ロシア軍によるウクライナ侵攻の長期化で西側各国で厭戦(えんせん)ムードが出つつある。しかし、ロシアの占領を許したまま停戦することは日本にも負の側面が多い。ウクライナ国民が求める限りは支援を続けるべきだ。

戦況は膠着したままだ。2023年6月に始まったウクライナ軍による反転攻勢も成果は乏しい。

最大の軍事支援国である米国からは議会の混乱で新たな兵器供与が止まった。今年11月の大統領選でトランプ候補が当選すれば、ロシアに有利な形でウクライナが停戦を迫られる懸念も出ている。

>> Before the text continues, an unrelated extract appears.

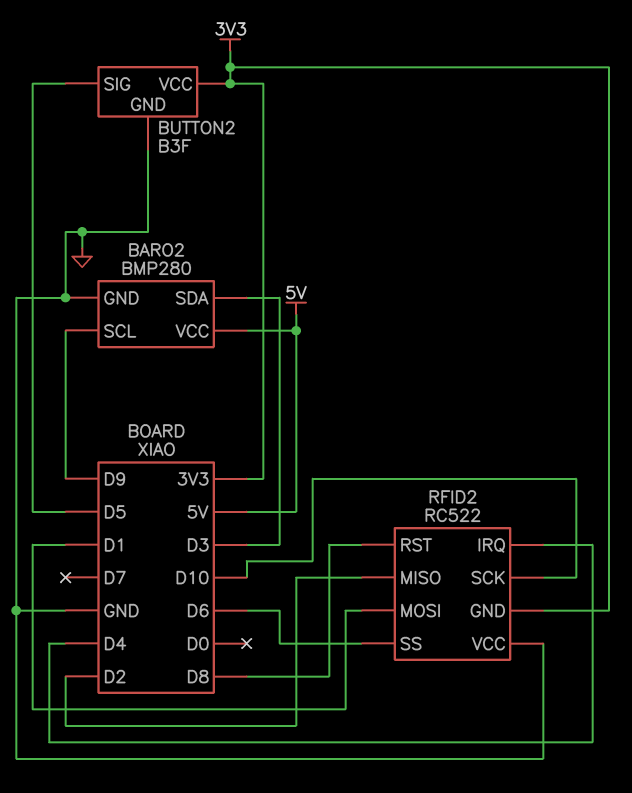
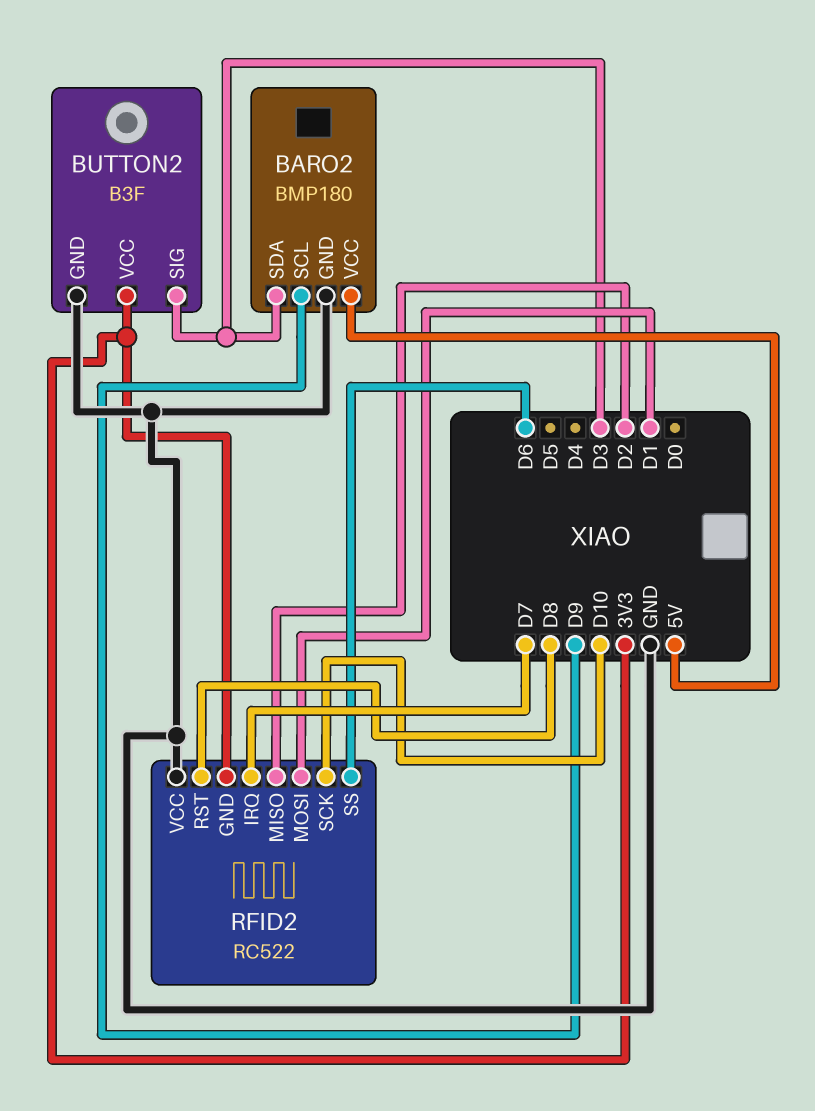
BARO2: BMP280 -> BMP180
BUTTON2 pin SIG: D5 -> D3
RFID2 pin IRQ: D4 -> D7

そうなればこれまで継続してきた支援の成果が台無しだ。国家の主権、領土の一体性、人権の尊重という基本的原則が崩れ、同じことがアジアでも起きる可能性を覚悟しなければならなくなる。

中略

エネルギー調達先の多様化や、再生可能エネルギーへの転換に向けた過渡期を乗り越えるためにロシアは重要な存在と位置づけられたが、このままでは国益を損ない続けることになる。

平和条約交渉も棚上げが続く。プーチン大統領は「制裁を科したのは日本からで対話の再開は日本次第」との立場だが、過去の経緯から判断してプーチン政権が日本に歩み寄ることは期待できない。

現在、北方領土へのビザなし交流は打ち切られ、旧島民は墓参さえできない。同政権は不法占拠の既成事実化を進めるつもりだ。日本にとっても割に合わないロシアの勝利を許すべきではない。